• [Tugas yang Dikerjakan]:
1. Salin kata demi kata semua isi opini tentang people power dan pester power di bawah, mulai dari "Dengan demikian, pester" hingga ke "obyektif dan faktual.".
2. Tentukan apakah setiap pernyataan berikut sesuai dengan opini tentang people power dan pester power di bawah. Jawab ya atau tidak, lalu kutip persis kata-kata opini yang menentukan jawaban itu.
(a) Pester power biasanya disertai berita bohong.
(b) Menurut penulis opini, menjawab pertanyaan tentang kondisi Indonesia pasca pemilu adalah hal yang mudah.
(c) Pemilu yang disebut dalam opini berlangsung pada 17 April 2019.
3. Jawab pertanyaan-pertanyaan berikut berdasarkan opini tentang people power dan pester power di bawah.
(a) Pada tanggal berapa opini ini dimuat di Pos Kupang?
(b) Pester power disebut sebagai musuh apa?
(c) Apa modal utama untuk menjawab pertanyaan tentang kondisi Indonesia pasca pemilu?

• [Kutipan Pilihan]:

____________

Opini Pos Kupang
Opini Pos Kupang 14 Mei 2019 : People Power atau Pester Power
Realitas sosial diisi hiruk pikuk suara dan argumentasi narasi politik people power sebagai jalan akhir dari sebuah penentuan tonggak estafet bangsa.
Sedangkan pester power lebih disebabkan akibat ketidakpuasan sekelompok orang yang bersifat emosional dan mengatasnamakan rakyat tanpa disertai legitimasi sosial yang bersifat faktual.
Pester power biasanya disertai berita bohong (hoax), hasutan, provokasi dan argumentasi post-truth yang tujuannya untuk membentuk artificial social legitimation sebagai dasar argumen dan narasi politiknya.
Dengan demikian, pester power lebih merupakan musuh demokrasi karena melalui artificial social legitimationnya,
pester power berupaya untuk mengaburkan proses demokratisasi faktual yang terjadi dan menggantikannya dengan fakta-fakta manipulatif dan sarat kepentingan.
Lalu pertanyaannya, kondisi Indonesia pasca Pemilu 17 April 2019 lalu dan berbagai teriakan yang dilakukan sekelompok orang, apakah termasuk people power atau pester power?
Menjawab pertanyaan di atas bukanlah merupakan sesuatu yang sulit dan bukan juga sesuatu yang mudah.
Modal utama untuk menjawab pertanyaan di atas adalah pikiran yang terbuka yang tidak bias kepentingan artinya bersikap obyektif dan faktual.

____________

• [Data yang Diberikan]:
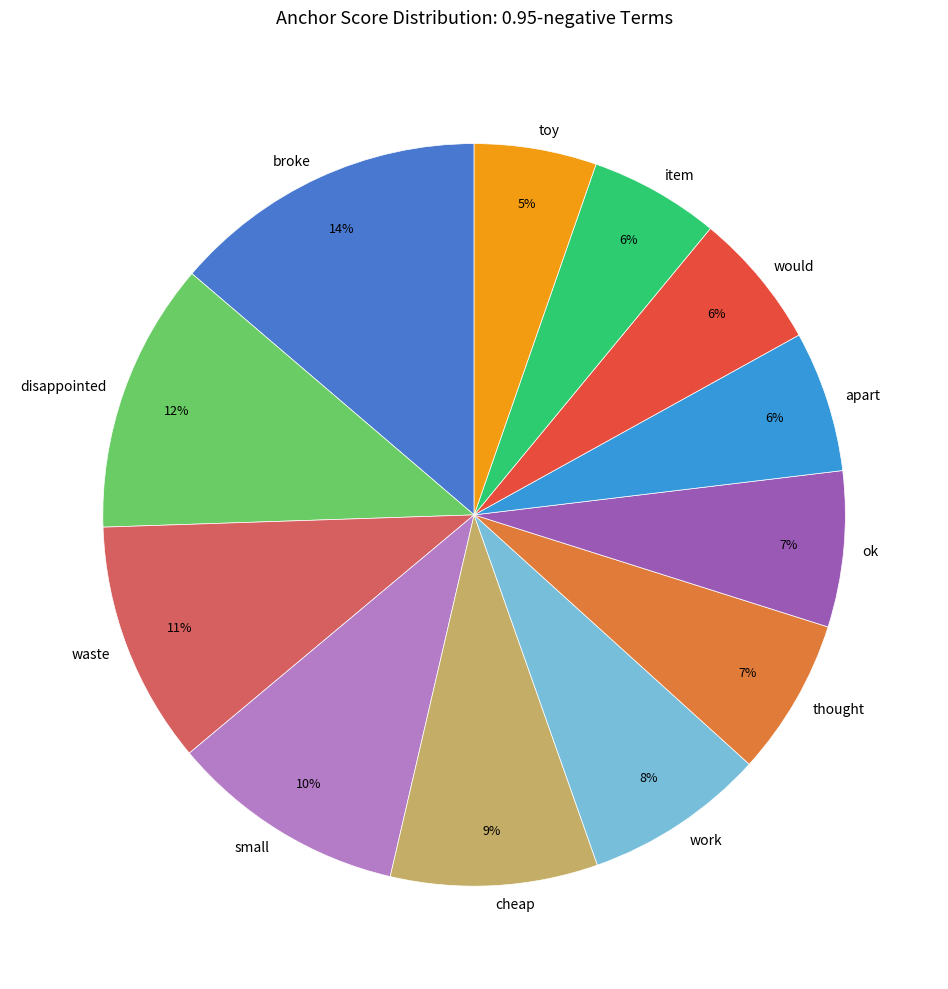

Is it true that waste is 11% of the pie?

True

____________

• [Jawaban Latihan]:
1.
Dengan demikian, pester power lebih merupakan musuh demokrasi karena melalui artificial social legitimationnya,
pester power berupaya untuk mengaburkan proses demokratisasi faktual yang terjadi dan menggantikannya dengan fakta-fakta manipulatif dan sarat kepentingan.
Lalu pertanyaannya, kondisi Indonesia pasca Pemilu 17 April 2019 lalu dan berbagai teriakan yang dilakukan sekelompok orang, apakah termasuk people power atau pester power?
Menjawab pertanyaan di atas bukanlah merupakan sesuatu yang sulit dan bukan juga sesuatu yang mudah.
Modal utama untuk menjawab pertanyaan di atas adalah pikiran yang terbuka yang tidak bias kepentingan artinya bersikap obyektif dan faktual.

2.
(a) Ya: "Pester power biasanya disertai berita bohong (hoax), hasutan, provokasi dan argumentasi post-truth"
(b) Tidak: "bukanlah merupakan sesuatu yang sulit dan bukan juga sesuatu yang mudah"
(c) Ya: "kondisi Indonesia pasca Pemilu 17 April 2019 lalu"

3.
(a) 14 Mei 2019
(b) Musuh demokrasi
(c) Pikiran yang terbuka yang tidak bias kepentingan, artinya bersikap obyektif dan faktual